José María SICILIA

José María Sicilia was born in Madrid in 1954.
He entered the School of Fine Arts there but moved to Paris in 1980. In the 1980s and 1990s, he also spent a lot of time in New York and established himself as one of the forerunners of the new generation of Spanish painters. 
Today, José María Sicilia has studios in Paris and Mallorca. 

The fusion of spirit and matter is central to José María Sicilia’s work. Matter is strongly and sensually present, while at the same time the works evoke associations with something ephemeral, fragile and intangible. Light is at the heart of his art, immaterial but omnipresent, evanescent but eternal, as an emblem of the mystery of life and death.
In an interview, he stated: “Art can supply beauty, but beauty is not a comfort … besides beauty is never in the artist’s eye, it is in the eye of the beholder”.

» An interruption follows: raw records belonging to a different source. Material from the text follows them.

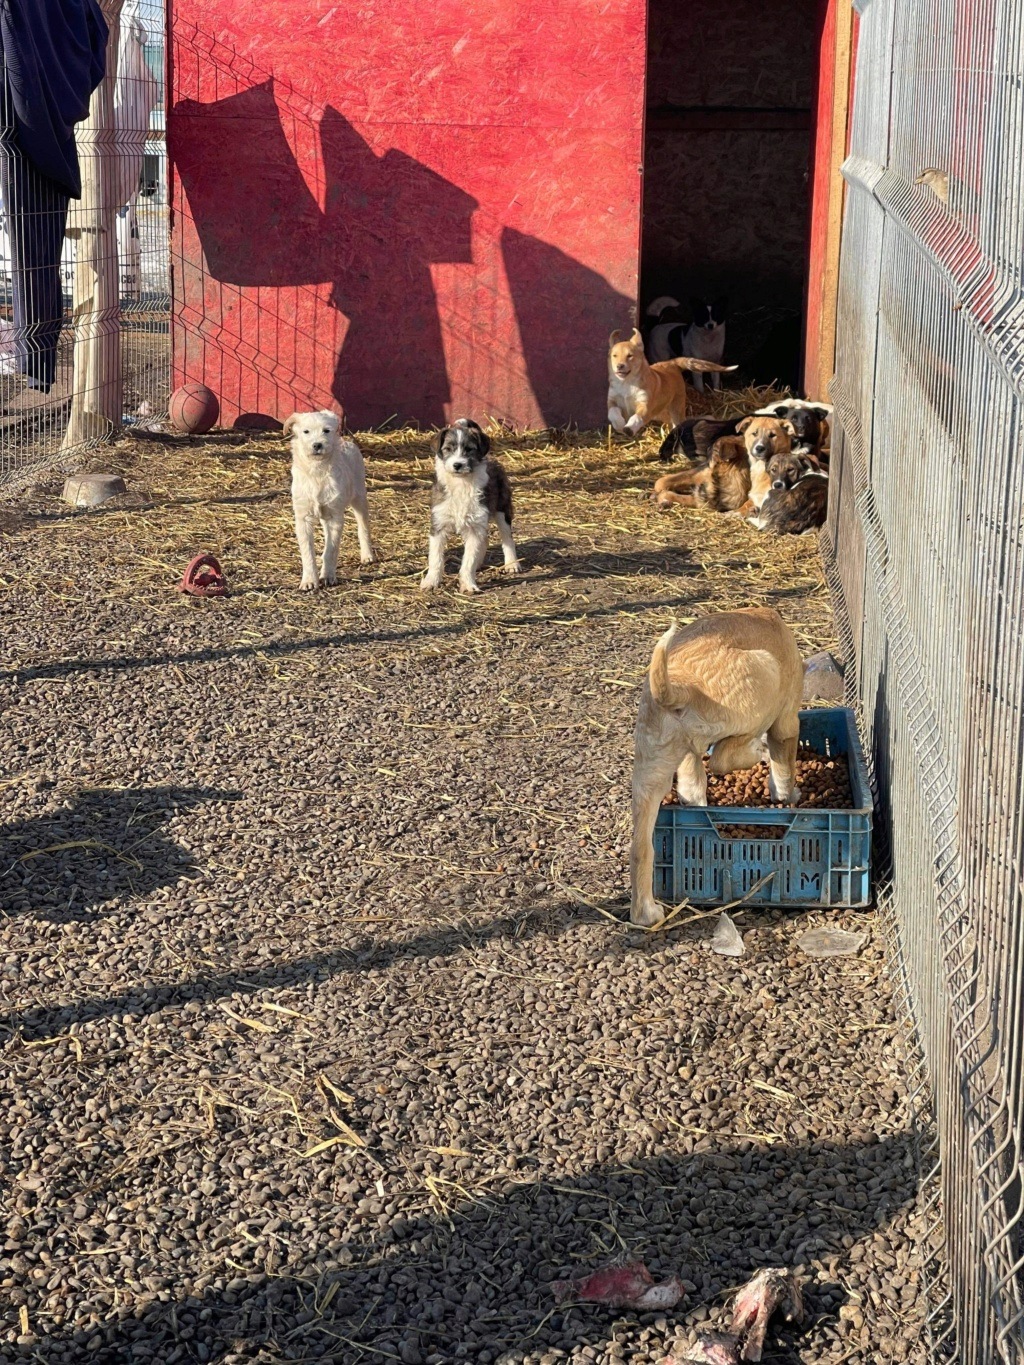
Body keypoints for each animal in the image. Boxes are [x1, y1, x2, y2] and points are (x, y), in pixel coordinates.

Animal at [282, 409, 374, 592]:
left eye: (326, 430)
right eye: (306, 431)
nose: (317, 445)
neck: (317, 471)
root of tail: (347, 443)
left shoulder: (335, 517)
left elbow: (331, 549)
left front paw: (328, 576)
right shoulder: (303, 518)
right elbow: (307, 552)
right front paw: (309, 580)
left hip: (360, 498)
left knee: (363, 527)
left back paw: (367, 555)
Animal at [420, 417, 524, 595]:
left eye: (469, 449)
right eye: (448, 449)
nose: (457, 465)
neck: (461, 483)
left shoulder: (475, 527)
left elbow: (468, 561)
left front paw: (468, 584)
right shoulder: (438, 524)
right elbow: (435, 558)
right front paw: (431, 581)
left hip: (502, 509)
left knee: (507, 537)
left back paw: (512, 563)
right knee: (485, 540)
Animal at [608, 327, 737, 434]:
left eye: (630, 356)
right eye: (614, 356)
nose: (619, 366)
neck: (626, 383)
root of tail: (673, 362)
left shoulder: (645, 405)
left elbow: (636, 417)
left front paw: (629, 428)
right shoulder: (612, 400)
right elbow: (613, 413)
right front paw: (619, 425)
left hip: (676, 408)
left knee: (678, 422)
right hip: (662, 413)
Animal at [630, 611, 808, 922]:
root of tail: (682, 686)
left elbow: (691, 780)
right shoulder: (787, 721)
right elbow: (784, 768)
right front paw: (788, 795)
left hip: (651, 771)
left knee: (642, 847)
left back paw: (647, 914)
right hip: (765, 677)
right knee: (722, 758)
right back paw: (756, 749)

Deeply sensitive to nature, José María Sicilia devotes much of his work to questioning the immaterial space existing between art and life, between Eros and Thanatos.
Beyond their immediate and disquieting beauty, his works take us into frontier territories, where the familiar becomes foreign and memory is reflected over and again.

Presentation of the work exhibited in the winery
Acquisition date: June 2018
Exhibited in the stairwell between the winery and the cellar

El Instante, 2015

Work on bird songs and sonograms converted into images

With El Instante José María Sicilia deepens his reflection on sonograms, which are translations of sounds into shapes.
The majority of the motifs painted or printed on Japan paper are representations of stylized birdsong. The musicality that emerges is due to a harmony between dynamic colours; one feels as though one is attending a concert of songs in a clearing in the early morning. “Making the invisible visible” is a well-known formula, but it applies perfectly here. Throughout his artistic practice, José María Sicilia has pursued the invisible by relying on an aesthetic of the suspended and the murmured.

“Birdsong is the moment, only the moment – not the past, not the future. This moment is a fullness. We know we exist. It feeds us, and at the same time it eats us. It is the awareness of our solitude. Deader than death, it is the song of the bird that has just disappeared. The duration of the bird’s song is made up of moments without duration. That duration is life. Birdsong immobilises time. It expresses ecstasy. It gives us back the lost unity. This time does not flow – it gushes forth.”